Psalm 6:4
a tough medicine
And my soul is troubled exceedingly: but thou, O Lord, how long? (Psalm 6:4 DR)
One of the marks of our fallen nature is that we tend to seek the path least resistance, which when applied to the passions and appetites of our lower nature can often land us in trouble as it is natural to go along with our cravings rather than forego them for a greater good.
However, it is also a mark of our fallen nature that we tend to need to learn things the hard way, by which I mean we forego doing something easier that would lead to virtue and end up having to do something much harder later to remedy the malady. This can be seen on a natural level in terms of health. Generally speaking, if one is moderate in what one eats, makes wise choices and does a modicum of exercise, good health outcomes ensue. Objectively these things aren’t overly onerous or even difficult. However, subjectively our appetites often have other things in mind, so to speak, especially when confronted with a culture and society which constantly bombards one with messages of indulgence and decadence.
The result is that as easy as it is to remain healthy, it is far easier to indulge one’s appetites, which makes the self-discipline for the former all that much harder. With enough time and enough poor decisions, the path to return to health then becomes markedly more difficult when it would have been far easier to never have left the path in the first place. The more arduous road then takes on the vesture of pain and suffering and requires even more sacrifice and self-discipline.
The Psalmist expresses the exasperation of the penitent who is trying to return to virtue. The suffering he experiences in his soul comes from this now more difficult path to return to God, and he senses in himself the frustration of both his failures and the seemingly delayed outcome he desires. Hence he utters the short cry to God: How long?
Here we might wonder—if God desires our sanctification (cf. 1 Thessalonians 4:3), then why does it seem to take so long to achieve and so arduous a path to walk? Grating that our concupiscence is arrayed against it, our best efforts still seem to fall short and delay its advent in our hearts and souls. Like the Psalmist we might cry out: How long?
It may be that in a similar manner to how we tend to treat familiar and easy things with contempt by not even doing them when they are easily attainable, so our sanctification is something that must be worked out with fear and trembling (Philippians 2:12-13). St. Augustine compares God’s work in us to a physician who wants his patient to understand the severity of the disease:
Who does not see represented here a soul struggling with her diseases; but long kept back by the physician, that she may be convinced what evils she has plunged herself into through sin? For what is easily healed, is not much avoided: but from the difficulty of the healing, there will be the more careful keeping of recovered health. God then, to whom it is said, And You, O Lord, how long? must not be deemed as if cruel: but as a kind convincer of the soul, what evil she has procured for herself. (St. Augustine, Exposition on the Psalms, 6, 4.)

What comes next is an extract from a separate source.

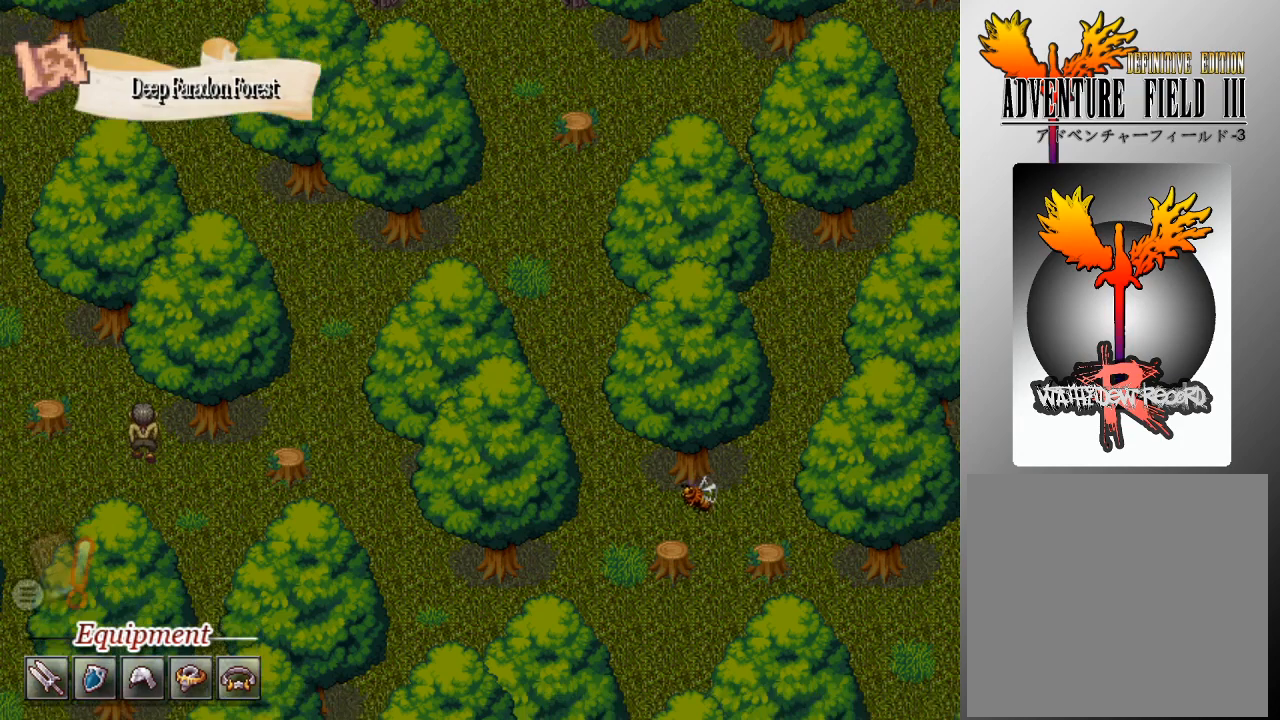
{"buttons": ["L1", "DPAD_DOWN"], "left_stick": "center", "events": [[167, "DPAD_DOWN", "down"], [167, "DPAD_RIGHT", "up"]]}
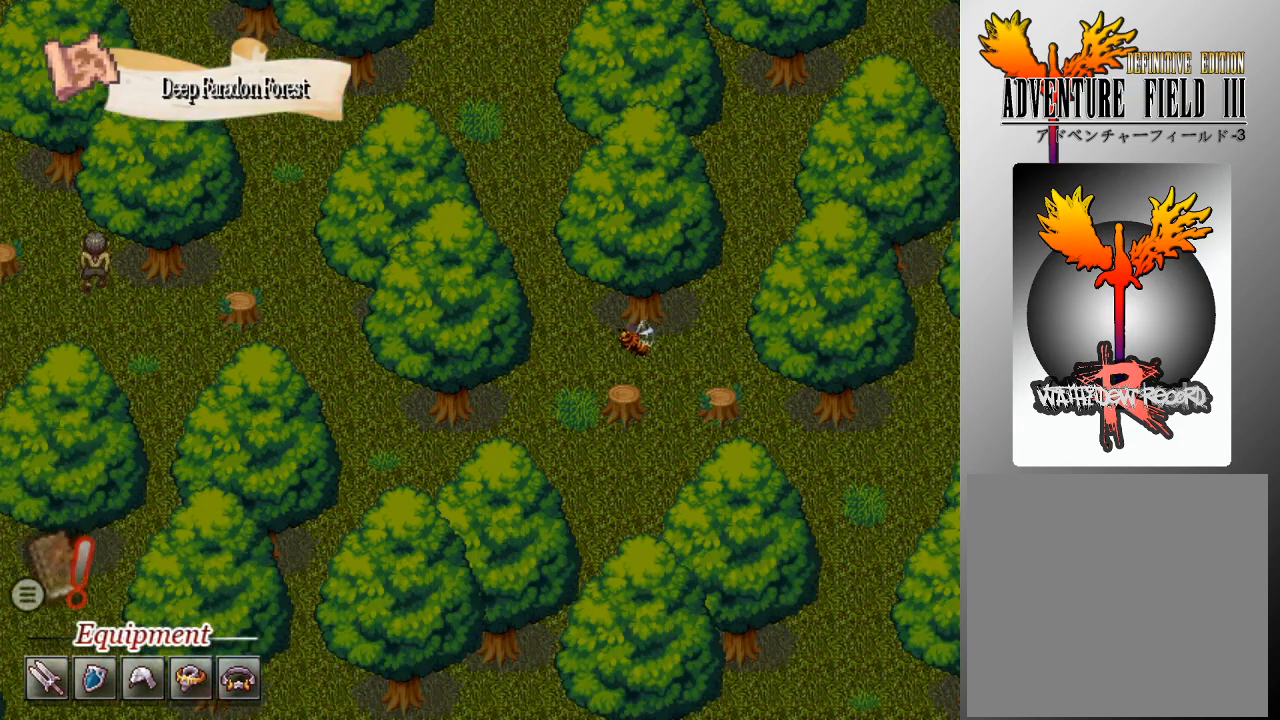
{"buttons": ["L1", "DPAD_DOWN", "DPAD_RIGHT"], "left_stick": "center", "events": [[33, "DPAD_DOWN", "up"], [33, "DPAD_RIGHT", "down"], [100, "DPAD_DOWN", "down"], [100, "DPAD_RIGHT", "up"], [500, "DPAD_RIGHT", "down"]]}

One can also see this at work in St. Paul who, when he suffered from the sting of my flesh, which he identifies as an evil spirit given by God specifically to buffet and test him. The actual malady that afflicted him is less important than the fact that it was painful enough to cause him to entreat the Lord to remove it. St. Paul says he asked three times, which is likely a Hebraic manner of speaking superlatively; that is, it was constantly on his mind and he was constantly asking for its removal. However, this entreaty was refused:
And [the Lord] said to me: My grace is sufficient for thee; for power is made perfect in infirmity. (2 Corinthians 12:9 DR)
This acquaintance with grace that St. Paul attained through his suffering with great difficulty allowed him to hold in contempt the things of this world and his own appetites and desires:
Gladly therefore will I glory in my infirmities, that the power of Christ may dwell in me. (ibid.)
I wanted to capture the waiting aspect of this passage, so naturally my mind went to a clack. I created a precomp and drew a simple ellipse and added a background texture for the face. I added Turbulent Displace to give it some motion and didn’t draw all the lines delineating the hours because I thought it’d be a nice style without it I was lazy.
I then drew the hands and animated them, making sure it looped. In the main composition I applied Time Reamapping to the precomp, duplicated it and spread out the copies, offsetting them in time. I finally added Shadow Studio 3 to give the movements of the hands even more rotational heft.
Enjoy.
And my soul is troubled exceedingly: but thou, O Lord, how long?